I am not confined to the work of garment construction, I am not liberated by endless choices of consumption. I think that choosing to make the things we need and want, one stitch at a time, makes them ours. It helps us to value what we have, see the labour and resources that go into things we use and rely on every single day. We need to publicly negotiate the way we reintroduce these craft practices into our lives without reproducing all of the entrenched patriarchal and capitalist values they’ve upheld.
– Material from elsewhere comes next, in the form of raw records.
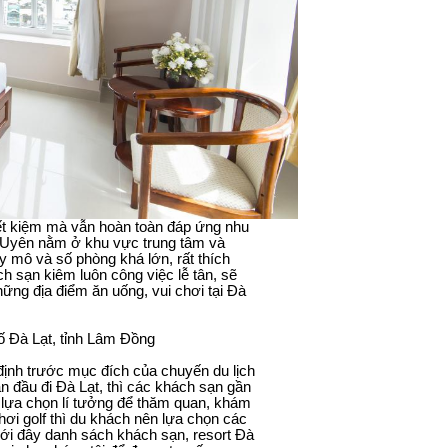
iết kiệm mà vẫn hoàn toàn đáp ứng nhu
i Uyên nằm ở khu vực trung tâm và
y mô và số phòng khá lớn, rất thích
h sạn kiêm luôn công việc lễ tân, sẽ
ững địa điểm ăn uống, vui chơi tại Đà
ố Đà Lạt, tỉnh Lâm Đồng
định trước mục đích của chuyến du lịch
ần đầu đi Đà Lạt, thì các khách sạn gần
 lựa chọn lí tưởng để thăm quan, khám
ơi golf thì du khách nên lựa chọn các
ới đây danh sách khách sạn, resort Đà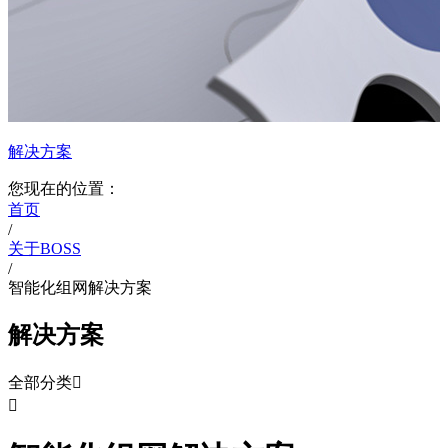
解决方案
您现在的位置：
首页
/
关于BOSS
/
智能化组网解决方案
解决方案
全部分类

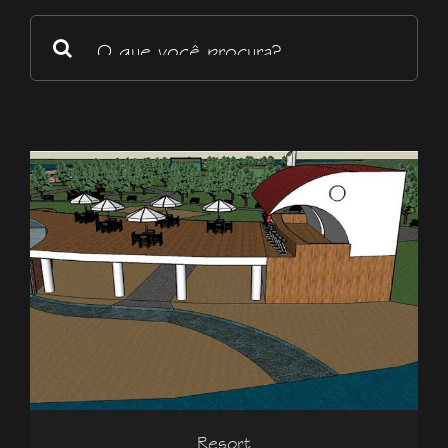
Buscar
resultados
para:
Resort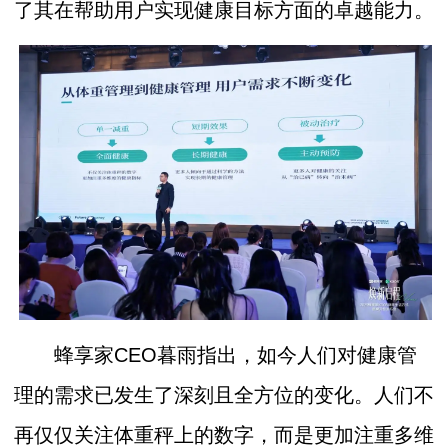
了其在帮助用户实现健康目标方面的卓越能力。
蜂享家CEO暮雨指出，如今人们对健康管
理的需求已发生了深刻且全方位的变化。人们不
再仅仅关注体重秤上的数字，而是更加注重多维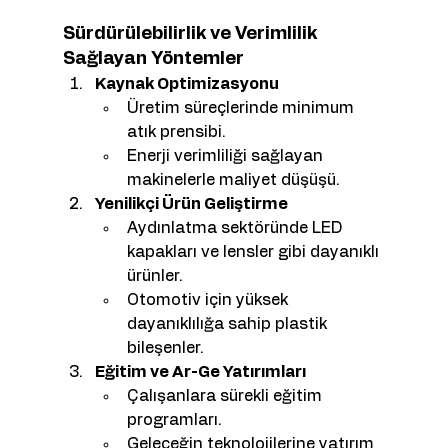
Sürdürülebilirlik ve Verimlilik 
Sağlayan Yöntemler
Kaynak Optimizasyonu
Üretim süreçlerinde minimum 
atık prensibi.
Enerji verimliliği sağlayan 
makinelerle maliyet düşüşü.
Yenilikçi Ürün Geliştirme
Aydınlatma sektöründe LED 
kapakları ve lensler gibi dayanıklı 
ürünler.
Otomotiv için yüksek 
dayanıklılığa sahip plastik 
bileşenler.
Eğitim ve Ar-Ge Yatırımları
Çalışanlara sürekli eğitim 
programları.
Geleceğin teknolojilerine yatırım 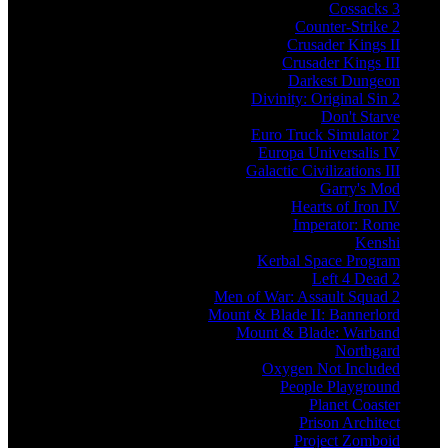
Cossacks 3
Counter-Strike 2
Crusader Kings II
Crusader Kings III
Darkest Dungeon
Divinity: Original Sin 2
Don't Starve
Euro Truck Simulator 2
Europa Universalis IV
Galactic Civilizations III
Garry's Mod
Hearts of Iron IV
Imperator: Rome
Kenshi
Kerbal Space Program
Left 4 Dead 2
Men of War: Assault Squad 2
Mount & Blade II: Bannerlord
Mount & Blade: Warband
Northgard
Oxygen Not Included
People Playground
Planet Coaster
Prison Architect
Project Zomboid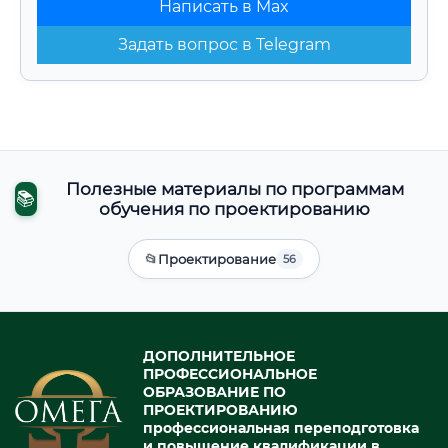
Написать в Max
Задать вопрос в Telegram
Полезные материалы по программам
📚
обучения по проектированию
📂
Проектирование
56
ДОПОЛНИТЕЛЬНОЕ
ПРОФЕССИОНАЛЬНОЕ
ОБРАЗОВАНИЕ ПО
ПРОЕКТИРОВАНИЮ
профессиональная переподготовка
и повышение квалификации в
Crafting has always been a function of community. There doesn’t need to be such a vast difference between a knitting circle and a consciousness raising one. The resurgence of handcrafted clothing is one of many opportunities to imagine new modes of production, new economic structures built around what we value rather than profit. This is an opportunity to engage in something tangible, not mediated by the privately owned and heavily surveilled social internet. We’re not just touching grass, we’re touching wool, touching cotton. Looking down at our own hands when we talk about seizing the means of production.
These are the tactile details of our lives. They matter. Craft is our chance to be excited about where things come from rather than being afraid to find out. When we get serious about imagining an alternative to capitalism, challenging the gendered division of labour, building community, working as a collective to provide the things we need for ourselves, making clothes isn’t a bad place to start. Maybe making change starts when you make things with your hands.